While scientists don’t completely understand what triggers each premature birth, several mechanisms have been explored. Professor Gibson sheds some light on this, explaining “We know that inflammation plays a role in triggering the initiation of labor. For example, proinflammatory prostaglandins – which are hormone-like compounds made of fats – like PGE2 are known to stimulate uterine contractions. We also know that the typical Western diet – which is pretty common around the world – is low in anti-inflammatory omega-3 fatty acids. This leads to a situation where there may be an abundance of proinflammatory compounds and insufficient anti-inflammatory compounds, making it easier for a pregnant woman to go into labor and deliver prematurely. Pregnancy and labor are incredibly complex, yet this hypothesis has been supported by some of the recent research in this field.”

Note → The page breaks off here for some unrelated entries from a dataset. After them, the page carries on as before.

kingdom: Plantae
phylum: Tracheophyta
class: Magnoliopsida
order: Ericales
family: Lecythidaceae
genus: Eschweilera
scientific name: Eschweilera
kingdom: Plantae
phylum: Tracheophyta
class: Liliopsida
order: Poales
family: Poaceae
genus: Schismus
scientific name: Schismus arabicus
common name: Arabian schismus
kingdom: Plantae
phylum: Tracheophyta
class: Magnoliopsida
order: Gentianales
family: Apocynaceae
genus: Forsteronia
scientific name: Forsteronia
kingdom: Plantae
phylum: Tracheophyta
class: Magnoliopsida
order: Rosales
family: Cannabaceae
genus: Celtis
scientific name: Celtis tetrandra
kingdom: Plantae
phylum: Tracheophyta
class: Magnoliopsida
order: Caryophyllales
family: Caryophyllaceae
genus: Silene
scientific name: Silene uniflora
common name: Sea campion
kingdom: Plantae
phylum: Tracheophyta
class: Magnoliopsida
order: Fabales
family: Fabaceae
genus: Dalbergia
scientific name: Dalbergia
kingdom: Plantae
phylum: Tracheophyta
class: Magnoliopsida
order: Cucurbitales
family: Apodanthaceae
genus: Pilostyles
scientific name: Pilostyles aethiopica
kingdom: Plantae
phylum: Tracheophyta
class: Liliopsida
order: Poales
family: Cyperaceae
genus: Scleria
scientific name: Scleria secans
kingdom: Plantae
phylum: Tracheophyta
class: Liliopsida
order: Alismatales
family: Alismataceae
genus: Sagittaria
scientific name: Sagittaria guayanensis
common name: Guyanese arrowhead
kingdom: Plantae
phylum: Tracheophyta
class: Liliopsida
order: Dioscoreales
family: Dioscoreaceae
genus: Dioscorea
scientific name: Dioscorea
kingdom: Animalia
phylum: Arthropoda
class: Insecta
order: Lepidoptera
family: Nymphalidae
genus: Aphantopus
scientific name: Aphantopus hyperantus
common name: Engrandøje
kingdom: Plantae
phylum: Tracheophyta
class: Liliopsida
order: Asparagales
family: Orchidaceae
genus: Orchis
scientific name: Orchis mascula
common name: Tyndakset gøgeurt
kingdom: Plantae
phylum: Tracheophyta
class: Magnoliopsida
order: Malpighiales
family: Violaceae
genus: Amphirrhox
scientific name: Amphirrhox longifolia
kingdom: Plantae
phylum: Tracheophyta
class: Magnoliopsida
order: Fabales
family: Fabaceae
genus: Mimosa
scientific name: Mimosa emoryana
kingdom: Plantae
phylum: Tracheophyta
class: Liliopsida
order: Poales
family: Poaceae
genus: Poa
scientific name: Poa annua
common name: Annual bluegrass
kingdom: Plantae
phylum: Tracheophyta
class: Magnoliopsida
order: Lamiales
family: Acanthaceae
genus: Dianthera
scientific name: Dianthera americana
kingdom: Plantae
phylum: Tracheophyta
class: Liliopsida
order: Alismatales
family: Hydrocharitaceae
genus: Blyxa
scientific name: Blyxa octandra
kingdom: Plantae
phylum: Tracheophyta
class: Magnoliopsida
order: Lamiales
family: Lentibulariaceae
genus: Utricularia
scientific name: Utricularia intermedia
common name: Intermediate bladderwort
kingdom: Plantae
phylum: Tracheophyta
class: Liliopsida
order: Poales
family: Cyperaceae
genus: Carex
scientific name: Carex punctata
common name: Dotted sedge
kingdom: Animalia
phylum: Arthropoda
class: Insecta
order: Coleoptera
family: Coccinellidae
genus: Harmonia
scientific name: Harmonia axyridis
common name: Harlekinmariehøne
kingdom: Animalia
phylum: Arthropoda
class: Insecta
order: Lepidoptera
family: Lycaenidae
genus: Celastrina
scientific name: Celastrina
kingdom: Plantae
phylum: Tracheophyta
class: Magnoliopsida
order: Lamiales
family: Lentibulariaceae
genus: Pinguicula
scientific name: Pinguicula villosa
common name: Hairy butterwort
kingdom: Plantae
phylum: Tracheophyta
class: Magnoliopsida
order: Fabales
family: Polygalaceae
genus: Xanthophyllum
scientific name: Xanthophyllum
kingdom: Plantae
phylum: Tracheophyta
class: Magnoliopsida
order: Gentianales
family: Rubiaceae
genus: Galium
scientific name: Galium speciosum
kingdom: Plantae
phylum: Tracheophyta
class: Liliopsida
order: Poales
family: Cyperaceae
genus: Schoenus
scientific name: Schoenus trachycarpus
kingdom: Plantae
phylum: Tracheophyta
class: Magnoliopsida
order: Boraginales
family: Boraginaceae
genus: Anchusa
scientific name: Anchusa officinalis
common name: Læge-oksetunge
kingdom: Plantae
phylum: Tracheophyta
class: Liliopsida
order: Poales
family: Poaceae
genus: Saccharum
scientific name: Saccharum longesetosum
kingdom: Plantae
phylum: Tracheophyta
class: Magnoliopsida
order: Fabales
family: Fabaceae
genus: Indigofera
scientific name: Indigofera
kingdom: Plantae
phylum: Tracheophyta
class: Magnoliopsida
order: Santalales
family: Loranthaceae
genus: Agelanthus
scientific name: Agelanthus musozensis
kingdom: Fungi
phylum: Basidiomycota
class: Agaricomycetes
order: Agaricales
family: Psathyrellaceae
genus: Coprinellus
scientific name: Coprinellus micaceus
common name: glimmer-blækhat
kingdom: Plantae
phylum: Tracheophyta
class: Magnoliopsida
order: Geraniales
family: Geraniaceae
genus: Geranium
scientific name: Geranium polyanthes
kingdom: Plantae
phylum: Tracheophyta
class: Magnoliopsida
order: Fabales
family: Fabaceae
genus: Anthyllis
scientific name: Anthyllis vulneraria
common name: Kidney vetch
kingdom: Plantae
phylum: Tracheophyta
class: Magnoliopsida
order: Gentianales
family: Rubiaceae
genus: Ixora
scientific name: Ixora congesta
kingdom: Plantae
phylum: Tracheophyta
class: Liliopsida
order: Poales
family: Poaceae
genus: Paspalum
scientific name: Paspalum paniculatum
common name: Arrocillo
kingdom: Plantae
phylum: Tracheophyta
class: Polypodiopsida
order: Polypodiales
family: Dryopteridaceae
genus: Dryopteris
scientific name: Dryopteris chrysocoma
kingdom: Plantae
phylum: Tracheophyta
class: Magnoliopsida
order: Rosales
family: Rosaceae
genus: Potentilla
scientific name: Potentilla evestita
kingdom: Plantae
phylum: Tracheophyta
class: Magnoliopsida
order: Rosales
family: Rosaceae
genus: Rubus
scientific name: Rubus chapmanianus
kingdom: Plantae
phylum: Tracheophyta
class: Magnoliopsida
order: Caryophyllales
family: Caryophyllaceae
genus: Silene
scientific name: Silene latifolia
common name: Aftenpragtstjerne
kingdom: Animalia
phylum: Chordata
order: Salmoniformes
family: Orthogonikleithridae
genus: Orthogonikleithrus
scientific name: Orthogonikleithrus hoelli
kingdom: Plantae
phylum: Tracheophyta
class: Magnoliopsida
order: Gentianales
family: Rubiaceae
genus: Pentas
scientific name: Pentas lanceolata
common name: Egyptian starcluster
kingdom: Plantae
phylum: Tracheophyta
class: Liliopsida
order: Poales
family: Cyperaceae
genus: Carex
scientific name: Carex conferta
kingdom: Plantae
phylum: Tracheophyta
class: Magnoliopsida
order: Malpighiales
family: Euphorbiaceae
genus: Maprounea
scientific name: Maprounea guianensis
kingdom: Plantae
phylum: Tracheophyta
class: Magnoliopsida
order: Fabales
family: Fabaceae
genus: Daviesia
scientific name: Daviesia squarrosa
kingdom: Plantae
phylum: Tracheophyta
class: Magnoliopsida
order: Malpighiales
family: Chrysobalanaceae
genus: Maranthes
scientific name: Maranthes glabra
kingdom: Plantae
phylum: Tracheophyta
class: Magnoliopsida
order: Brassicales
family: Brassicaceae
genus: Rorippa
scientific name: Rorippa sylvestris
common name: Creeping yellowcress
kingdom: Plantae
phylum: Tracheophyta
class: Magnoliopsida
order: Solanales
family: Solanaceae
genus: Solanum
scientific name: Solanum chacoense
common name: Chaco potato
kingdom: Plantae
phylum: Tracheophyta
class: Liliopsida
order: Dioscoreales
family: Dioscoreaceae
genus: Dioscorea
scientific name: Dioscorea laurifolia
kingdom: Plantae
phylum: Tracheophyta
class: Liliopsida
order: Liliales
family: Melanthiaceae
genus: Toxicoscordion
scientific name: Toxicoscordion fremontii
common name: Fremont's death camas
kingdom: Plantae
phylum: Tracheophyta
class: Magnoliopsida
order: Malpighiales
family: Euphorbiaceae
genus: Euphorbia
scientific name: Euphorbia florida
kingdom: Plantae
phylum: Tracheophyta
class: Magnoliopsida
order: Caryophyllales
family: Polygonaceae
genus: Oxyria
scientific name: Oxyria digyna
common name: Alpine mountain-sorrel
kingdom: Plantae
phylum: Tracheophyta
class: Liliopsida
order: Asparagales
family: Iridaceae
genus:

A cross-sectional study conducted in Australia in 2014 reports that roughly just 1 in 10 of the women surveyed took a fish oil supplement during pregnancy,5 solidifying the need for surveillance of omega-3 status to help identify those at the highest risk for premature birth and who would benefit most from supplementation.
The implementation of Australia’s new Pregnancy Care Guidelines provides an opportunity for further study on the topic of omega-3 supplementation during pregnancy. Professor Makrides outlines the research plan: “New research is underway in South Australia (SA) to evaluate the implementation of this guideline. To do this, we’ve partnered with SA Pathology to add an omega-3 screening test to the standard antenatal screening program. Additionally, we’re providing training for healthcare professionals so they can give tailored advice based on the woman’s result. We’re studying the uptake of the program by women and healthcare professionals alike.”
In addition to studying the roll-out of the program, data on the rate of preterm birth will also be assessed; this will illustrate the impact of the guidelines on rates of prematurity in a real-world setting.
With the new Pregnancy Care Guideline and ongoing evaluation of the screening program, Australia is leading the way to better healthcare practices. Hoping that these practices become more widespread, Professor Gibson provides some insight: “Other countries and medical organizations have an opportunity to learn from the implementation example South Australia has set for the world. The omega-3 screening is relatively simple to implement alongside existing pregnancy testing. Better still, if an expectant mother is found to have a low omega-3 status, the intervention is also quite simple and very attainable – to supplement daily with omega-3 fatty acids.”
Professor Gibson continues, “This simple public health intervention has the potential to improve the lives of countless infants and women. Our evaluation of the screening program will assess the uptake by women and health professionals and assess the rates of prematurity using de-identified data linkage to see if we can reduce rates of early birth in real world settings. With these data, we hope to see more widespread application of the recent learnings around this very important topic.”
Finally, Professor Makrides shares the impact of seeing the Guidelines implemented: “As a researcher who has spent a great deal of my career investigating this very topic, it’s extremely gratifying to see the work we’ve done truly come to life. I’m proud there has been independent verification that the evidence we now have is sufficient to support a clinical guideline recommendation in Australia.”